Retype the records word for word. Skip every image.
------ DATA FOR THIS EXERCISE
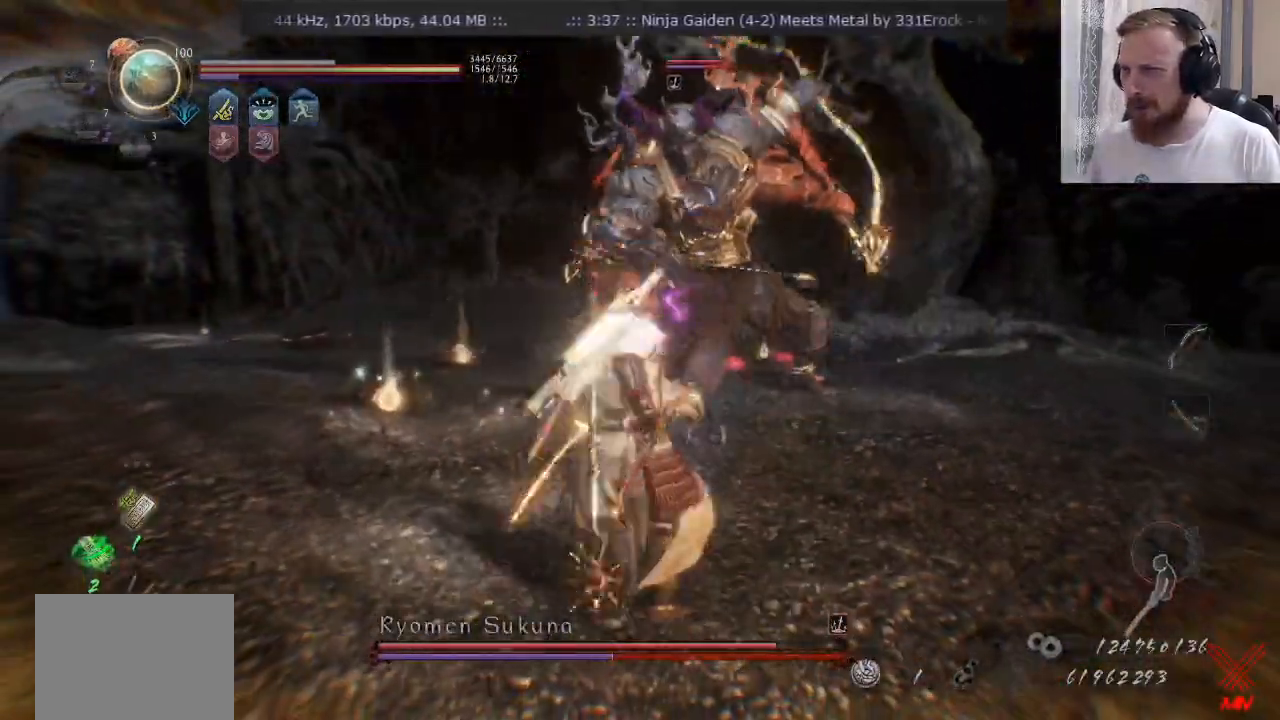
{"buttons": ["CROSS"], "left_stick": "up", "right_stick": "center", "events": [[67, "left_stick", "right"], [200, "left_stick", "up-left"], [417, "left_stick", "up"], [501, "CROSS", "down"]]}
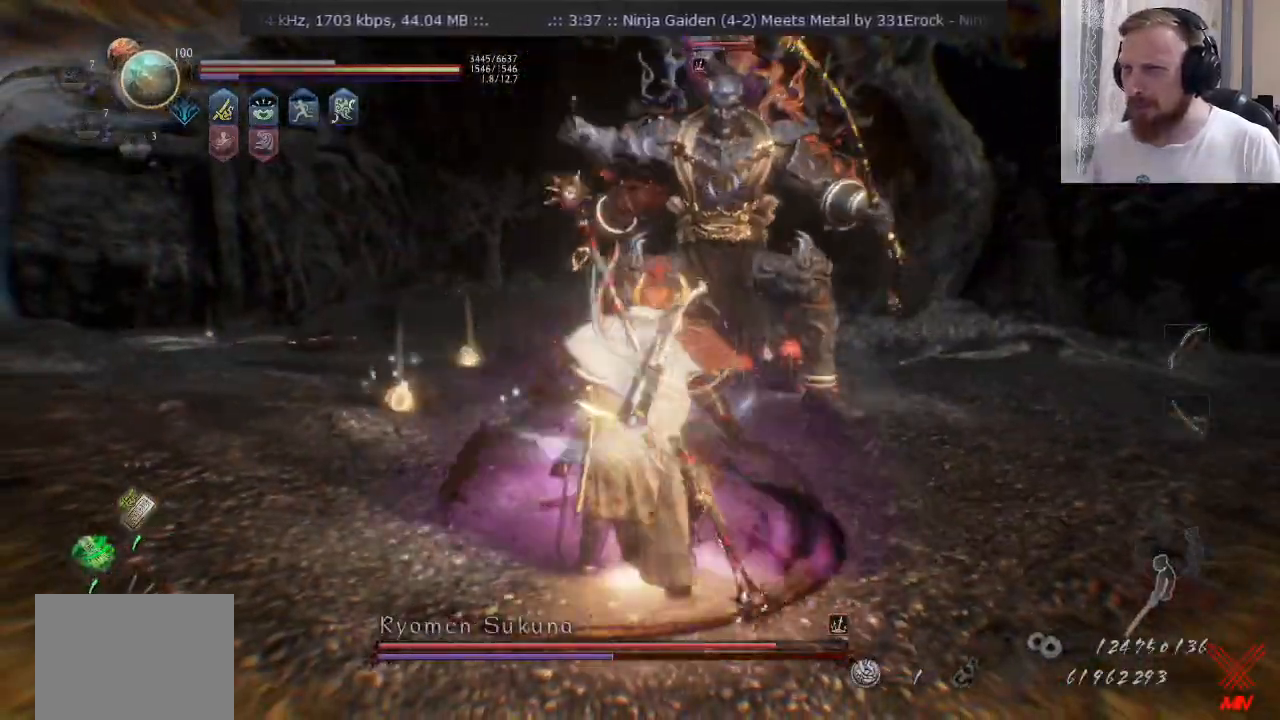
{"buttons": [], "left_stick": "up-left", "right_stick": "center", "events": [[33, "left_stick", "up-left"], [116, "CROSS", "up"], [250, "CROSS", "down"], [267, "left_stick", "down-right"], [333, "CROSS", "up"], [467, "left_stick", "up-left"]]}
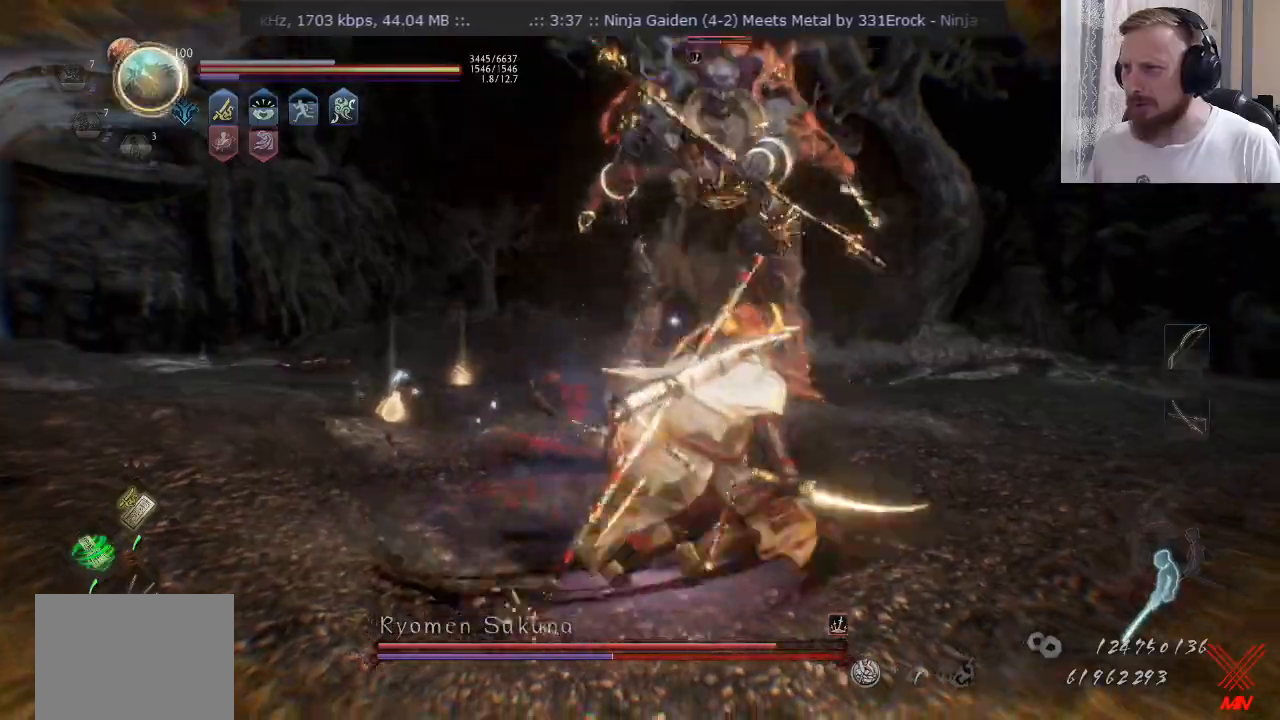
{"buttons": [], "left_stick": "up", "right_stick": "center", "events": [[284, "left_stick", "down-left"], [417, "left_stick", "up"]]}
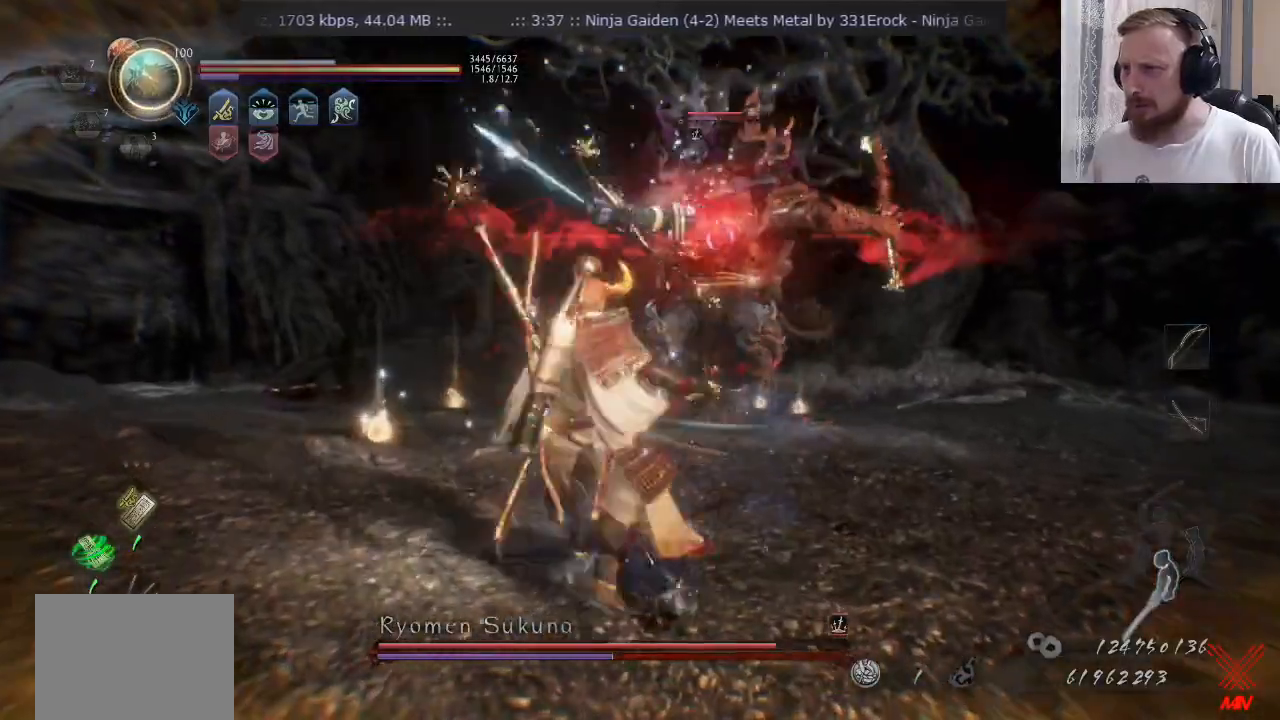
{"buttons": [], "left_stick": "up", "right_stick": "center", "events": []}
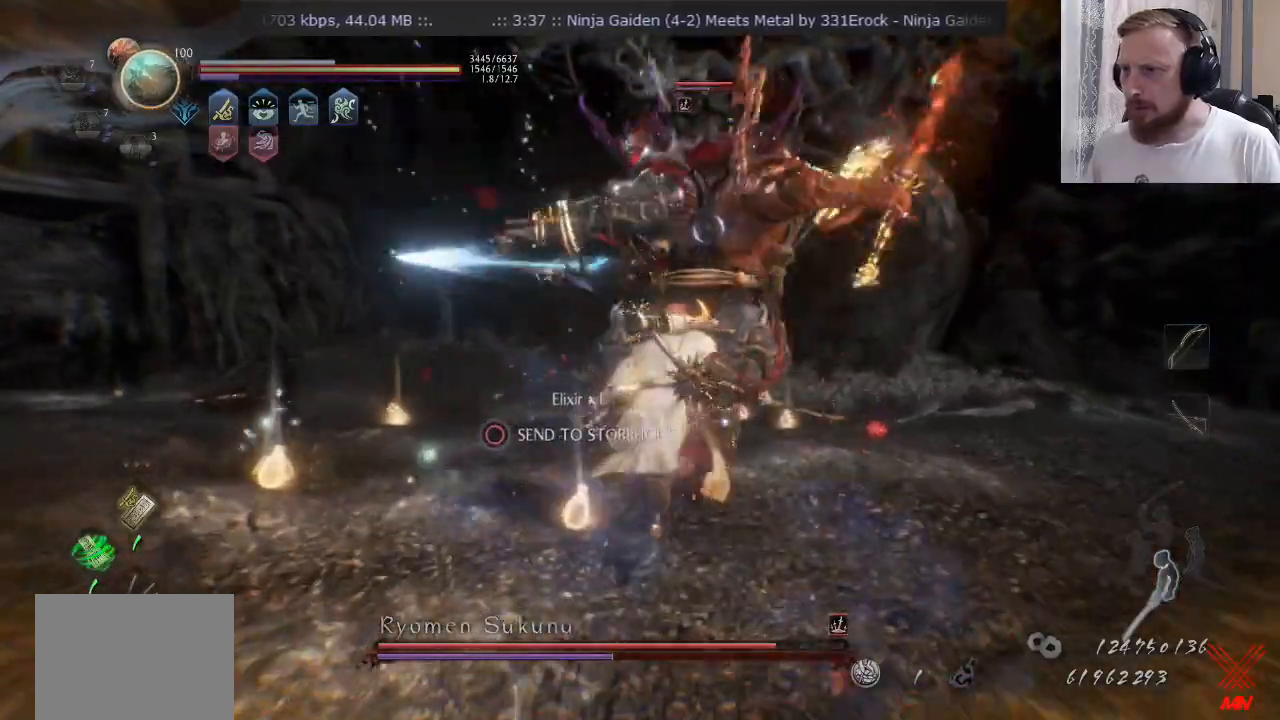
{"buttons": ["SQUARE", "L2"], "left_stick": "right", "right_stick": "center", "events": [[67, "CIRCLE", "down"], [167, "CIRCLE", "up"], [167, "left_stick", "up-right"], [384, "left_stick", "right"], [417, "SQUARE", "down"], [434, "L2", "down"]]}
------------
§ **OUTPUT OF THE TASK**:
{"buttons": ["CROSS"], "left_stick": "up", "right_stick": "center", "events": [[67, "left_stick", "right"], [200, "left_stick", "up-left"], [417, "left_stick", "up"], [501, "CROSS", "down"]]}
{"buttons": [], "left_stick": "up-left", "right_stick": "center", "events": [[33, "left_stick", "up-left"], [116, "CROSS", "up"], [250, "CROSS", "down"], [267, "left_stick", "down-right"], [333, "CROSS", "up"], [467, "left_stick", "up-left"]]}
{"buttons": [], "left_stick": "up", "right_stick": "center", "events": [[284, "left_stick", "down-left"], [417, "left_stick", "up"]]}
{"buttons": [], "left_stick": "up", "right_stick": "center", "events": []}
{"buttons": ["SQUARE", "L2"], "left_stick": "right", "right_stick": "center", "events": [[67, "CIRCLE", "down"], [167, "CIRCLE", "up"], [167, "left_stick", "up-right"], [384, "left_stick", "right"], [417, "SQUARE", "down"], [434, "L2", "down"]]}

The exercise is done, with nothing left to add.